What you have to do
Rewrite the text from each of the records below, substituting "aplazamiento" for "moratoria" and keeping everything else unchanged. Leave the pictures out.

======== Data

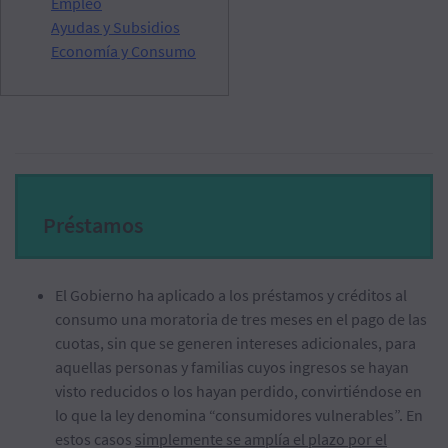
Empleo
Ayudas y Subsidios
Economía y Consumo
Préstamos
El Gobierno ha aplicado a los préstamos y créditos al
consumo una moratoria de tres meses en el pago de las
cuotas, sin que se generen intereses adicionales, para
aquellas personas y familias cuyos ingresos se hayan
visto reducidos o los hayan perdido, convirtiéndose en
lo que la ley denomina “consumidores vulnerables”. En
estos casos
simplemente se amplía el plazo por el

================

Exercise result
Empleo
Ayudas y Subsidios
Economía y Consumo
Préstamos
El Gobierno ha aplicado a los préstamos y créditos al
consumo una aplazamiento de tres meses en el pago de las
cuotas, sin que se generen intereses adicionales, para
aquellas personas y familias cuyos ingresos se hayan
visto reducidos o los hayan perdido, convirtiéndose en
lo que la ley denomina “consumidores vulnerables”. En
estos casos
simplemente se amplía el plazo por el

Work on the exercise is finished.